GIVEN ENTRIES ->
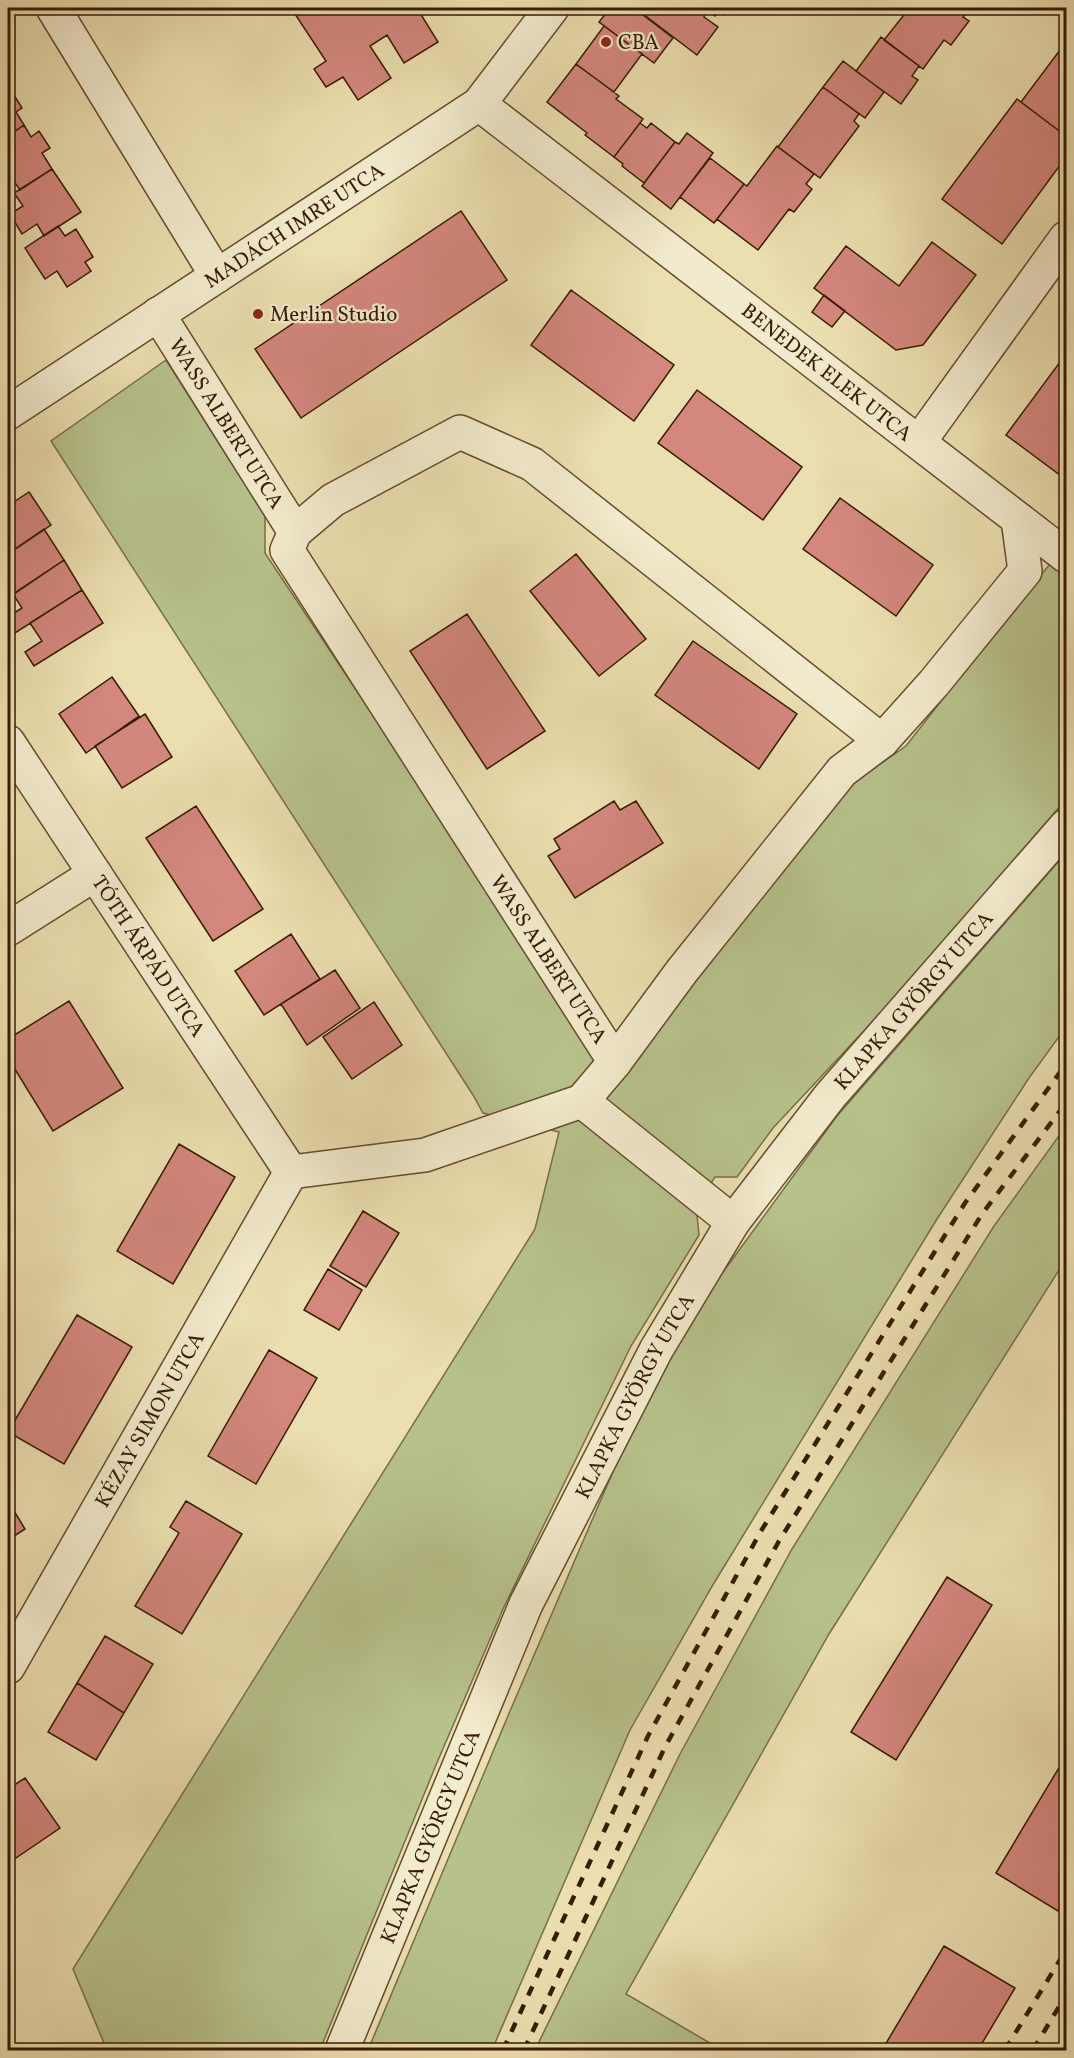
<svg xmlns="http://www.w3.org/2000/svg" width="1074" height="2058" viewBox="0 0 1074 2058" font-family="Vollkorn,serif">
<rect width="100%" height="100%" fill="#ebdeb0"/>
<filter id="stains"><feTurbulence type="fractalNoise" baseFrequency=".00333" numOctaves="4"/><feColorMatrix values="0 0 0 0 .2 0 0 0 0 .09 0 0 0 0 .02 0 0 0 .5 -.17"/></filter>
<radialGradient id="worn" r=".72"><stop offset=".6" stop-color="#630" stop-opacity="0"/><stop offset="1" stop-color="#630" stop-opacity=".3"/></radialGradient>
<!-- green -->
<path fill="#b7c18c" stroke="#776e47" stroke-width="1.5" d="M166,360l99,156v37l351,528 234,-296 56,-39 118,-151 42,-50v254l-147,173 -146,156 -36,49h-22l-19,29 3,29 -68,111 -128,263 -67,156 -116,285h-213l-34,-81 462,-740 24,-97 -76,-19 -10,-18 -422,-654z
M1066,853v174l-37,51 -92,141 -223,364 -84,147 -138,320h-124l142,-339 154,-358 173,-237z
M1066,1126v133l-237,375 -203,360 96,56h-187l145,-296 112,-205 202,-323z"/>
<!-- building -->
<path fill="#d3877d" stroke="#371b02" stroke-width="1.5" d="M291,8h137l-8,5 18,29 -34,21 -17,-28 -17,11 21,32 -33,22 -15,-23 -17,10 -12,-18 12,-8z
M610,8h24l39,30 -19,25 -55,-41z
M641,8h56l8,6 -1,3 14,10 -21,28 -58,-44z
M705,8h24l-5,7 -5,-4 -4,5z
M918,8h52l-7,9 6,4 -18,24 -7,-5 -21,29 -39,-29 23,-29 5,4z
M604,26l38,28 -28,38 -38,-28z
M881,37l38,29 -7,10 6,4 -17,24 -45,-33z
M1066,42v94l-45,-34z
M843,61l41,31 -19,26 -42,-31z
M576,64l43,32 -3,3 27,20 -29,38 -29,-22 2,-2 -40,-31z
M9,87l13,21 -6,4 8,13 -16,11z
M823,87l36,27 -5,7 5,5 -39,52 -42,-31z
M1017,99l49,37v21l-64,87 -60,-45z
M640,123l7,5 4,-5 24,19 -31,41 -22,-17 1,-2 -9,-7z
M24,125l7,12 8,-6 11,17 -8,5 10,16 -32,21 -9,-13 -3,2v-43z
M687,133l26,20 -42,56 -29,-23 33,-44 4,2z
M777,146l37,28 -8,10 6,5 -18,23 -5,-3 -31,41 -41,-31 27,-35 3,2z
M710,158l34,26 -30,39 -34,-26z
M52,169l29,43 -37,24 -7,-12 -15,10 -12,-20 13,-8 -9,-13z
M461,211l46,69 -206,138 -46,-69z
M58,226l7,10 11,-7 17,28 -8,5 6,9 -24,16 -10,-16 -12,8 -20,-31z
M932,242l44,33 -53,70 -27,5 -82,-62 32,-42 53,40z
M571,290l103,75 -40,56 -103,-76z
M824,295l21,16 -13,16 -20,-15z
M1066,354v120l-2,4 -58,-43z
M697,390l105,77 -39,53 -105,-77z
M29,492l22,33 -43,29v-48z
M840,498l93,67 -37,51 -93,-67z
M44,529l20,31 -56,38v-44z
M576,554l70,85 -47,37 -69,-85z
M64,560l18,30 -67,43 -7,-11v-5l14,-9 -9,-14z
M82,590l21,33 -69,43 -9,-14 17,-11 -12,-18z
M467,614l78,117 -58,38 -77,-118z
M693,641l104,73 -38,55 -104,-74z
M112,677l27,39 -53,37 -27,-39z
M145,714l27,43 -50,31 -27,-42z
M614,801l6,9 16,-9 27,42 -88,55 -27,-42 12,-7 -6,-10z
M196,806l67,103 -50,32 -67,-103z
M291,934l29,45 -56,36 -29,-44z
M335,970l25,38 -53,37 -26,-41z
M69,1001l54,87 -70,43 -45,-73v-19z
M374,1002l28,43 -50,34 -29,-42z
M179,1144l56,33 -62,107 -56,-33z
M363,1211l36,22 -33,54 -36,-21z
M328,1269l34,21 -23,40 -35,-20z
M77,1315l55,32 -68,117 -56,-32z
M269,1350l48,28 -61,106 -48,-28z
M8,1501l17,28 -17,11z
M186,1501l56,33 -60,100 -47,-28 44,-73 -9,-6z
M947,1577l45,28 -96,155 -45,-28z
M105,1636l48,28 -29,49 -47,-30z
M77,1683l47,30 -28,47 -48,-28z
M1066,1756v141l-8,14 -62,-38z
M25,1778l35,50 -50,34 -2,-3v-70z
M944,1946l71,42 -37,62h-96z"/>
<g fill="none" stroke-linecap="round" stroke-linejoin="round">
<defs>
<g id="street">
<path d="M53,8l164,268"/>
<path id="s1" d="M158,314l137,218"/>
<path id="s2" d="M8,413l471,-309 73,-96"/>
<path d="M919,442l147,-204"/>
<path d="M1018,519l48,37"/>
<path id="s3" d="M8,742l283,430"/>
<path d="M8,929l87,-55"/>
<path d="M615,1062l-328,-512 8,-18 38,-32 127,-68 72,32 350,277"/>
<path d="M582,1101l151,121"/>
<path d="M291,1172l134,-17 157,-54 33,-39 67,-91 160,-200 40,-30 52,-58 91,-112 -7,-52 -539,-415"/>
<path id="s4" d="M8,1667l283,-495"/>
<path id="s5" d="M342,2050l184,-446 130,-254 77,-128 97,-126 236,-270"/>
</g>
</defs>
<!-- street casing -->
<use href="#street" stroke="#644c2e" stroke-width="36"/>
<!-- street -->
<use href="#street" stroke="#f2eacc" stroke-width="33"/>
<!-- rail -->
<path stroke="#371b02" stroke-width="4.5" stroke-dasharray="10 10" stroke-linecap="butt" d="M503,2050l145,-314 113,-205 204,-328 101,-139
M524,2050l141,-303 114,-206 203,-327 84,-111
M1005,2050l61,-100
M1033,2050l33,-55
M1062,2050l4,-8"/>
</g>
<!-- markers -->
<g fill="#8f2418" stroke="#f2eacc" stroke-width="2">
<circle cx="606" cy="42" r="6"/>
<circle cx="258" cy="314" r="6"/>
</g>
<g text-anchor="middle" stroke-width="4.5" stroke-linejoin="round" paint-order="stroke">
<!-- poi labels -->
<g font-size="21" fill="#371b02" stroke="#f2eacc" text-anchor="start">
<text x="618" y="49">CBA</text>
<text x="270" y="321">Merlin Studio</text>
</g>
<!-- street labels -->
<g font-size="21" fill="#371b02" stroke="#f2eacc">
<text dy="7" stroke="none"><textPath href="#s2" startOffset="342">MADÁCH IMRE UTCA</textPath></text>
<text transform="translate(827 372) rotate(38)" y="7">BENEDEK ELEK UTCA</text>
<text dy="7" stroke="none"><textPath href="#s1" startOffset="129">WASS ALBERT UTCA</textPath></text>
<text dy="7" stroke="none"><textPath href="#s3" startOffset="256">TÓTH ÁRPÁD UTCA</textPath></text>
<text transform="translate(549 959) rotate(57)" y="7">WASS ALBERT UTCA</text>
<text dy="7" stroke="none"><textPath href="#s5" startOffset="1203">KLAPKA GYÖRGY UTCA</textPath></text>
<text dy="7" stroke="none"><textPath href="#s5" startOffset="717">KLAPKA GYÖRGY UTCA</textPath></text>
<text dy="7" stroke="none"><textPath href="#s4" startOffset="285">KÉZAY SIMON UTCA</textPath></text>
<text dy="7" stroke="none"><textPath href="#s5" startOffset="231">KLAPKA GYÖRGY UTCA</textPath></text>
</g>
</g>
<!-- margin -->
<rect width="1074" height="2058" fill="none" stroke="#ebdeb0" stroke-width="30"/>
<rect x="9" y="9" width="1056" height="2040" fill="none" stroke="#371b02" stroke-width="3"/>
<rect x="15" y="15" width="1044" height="2028" fill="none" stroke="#371b02" stroke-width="1.5"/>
<rect width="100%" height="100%" filter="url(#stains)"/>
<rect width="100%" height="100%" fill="url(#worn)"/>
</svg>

PROBLEM -> Find and copy each line of the data where "worn" is present.

WRITTEN SOLUTION ->
<radialGradient id="worn" r=".72"><stop offset=".6" stop-color="#630" stop-opacity="0"/><stop offset="1" stop-color="#630" stop-opacity=".3"/></radialGradient>
<rect width="100%" height="100%" fill="url(#worn)"/>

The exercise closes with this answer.